Whole Steamed Fish in Ginger/Scallion Sauce at Peach Farm
by
MC Slim JB
| October 03, 2011

Photo: JOEL VEAK
Just a few years ago, before gleaming new places like Island Creek Oyster Bar and Legal Harborside opened, I often heard complaints about Boston's lack of destination seafood restaurants. I mostly agreed: "Yeah, we're kind of overrated on that score. Except for Chinatown." To which the response would inevitably be, "Whaaaaa?!" "Sure, Chinatown," I'd reply. "Our Hong Kong-style live-tank joints have the best seafood in town. Where do you think our chefs go on their own time?" This is still true, and I suggest that if you think you're an accomplished, intrepid foodie type and haven't been to Peach Farm (4 Tyler Street, Boston, 617.482.3332) for whole steamed fish in ginger/scallion sauce (market price, typically $15-$20 per pound), you're still playing at Level 1.
That's easy to fix: make your way to the corner of Beach and Tyler streets. Take the few steps down into Peach Farm's basement space, and gaze into the aquarium on your right. It will hold a few varieties of fish, maybe a lobster or two. (Any fish listing sideways isn't sick, but tautog, an extraordinary local species that naturally swims lazily.) Ask the host to identify tonight's options. Consider the offerings, and then point: "I want that one." Be seated, and enjoy the lively quality brought to the room by big families of Chinese ex-pats at round lazy-Susan tables. Note with satisfaction the spanking-clean but bare-bones and under-decorated room: in Chinatown, this means all the money is going into the kitchen.
Order a few more dishes, sticking to Cantonese options: corn with shredded chicken soup ($10.95 small, $18.95 large), hearty and delicious; spicy dry-fried salted squid ($11.95), which will make you forever think Western-style fried calamari is lame; a vegetable dish like stir-fried pea pod stems ($13.95), tasting as vivid green as it looks, with a good spike of garlic.

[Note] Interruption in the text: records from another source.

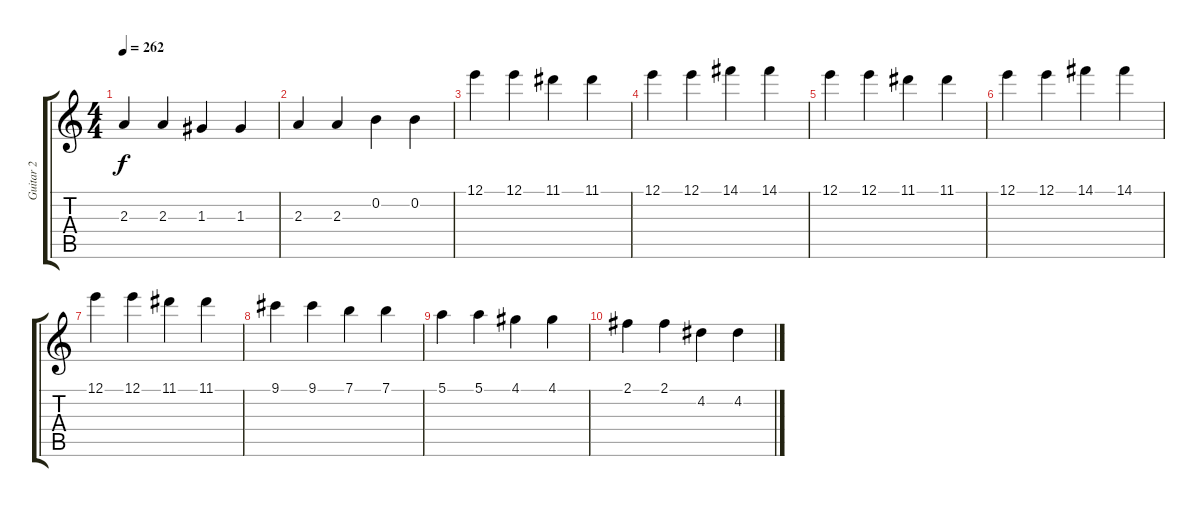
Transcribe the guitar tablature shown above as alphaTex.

\track ("Guitar 2" "Guitar 2") {instrument distortionguitar}
\staff {score tabs}
\tuning (E4 B3 G3 D3 A2 E2) {hide}
\ts (4 4)
\tempo 262
\clef g2
\ks c
2.3.4{dy f} 2.3.4 1.3.4 1.3.4 |
2.3.4 2.3.4 0.2.4 0.2.4 |
12.1.4 12.1.4 11.1.4 11.1.4 |
12.1.4 12.1.4 14.1.4 14.1.4 |
12.1.4 12.1.4 11.1.4 11.1.4 |
12.1.4 12.1.4 14.1.4 14.1.4 |
12.1.4 12.1.4 11.1.4 11.1.4 |
9.1.4 9.1.4 7.1.4 7.1.4 |
5.1.4 5.1.4 4.1.4 4.1.4 |
2.1.4 2.1.4 4.2.4 4.2.4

Your server will net your fish and bring it to your table in a bucket for your approval. In literally less than 10 minutes, your still-whole fish will be back on a platter, steaming, in a light blanket of fresh cilantro, shredded ginger, and chiffonaded scallions. Accept your server's offer to fillet it, which he will do in about 10 seconds, pushing aside one half, deftly extracting the spine, and spooning the soy-based sauce over the flesh. Dig in and recognize with wonder that you have never experienced the delicate flavor and exquisite texture of truly fresh fish, something that was still swimming just moments ago. Finally, congratulate yourself on being part of that select group that really knows where to find the best seafood in Boston.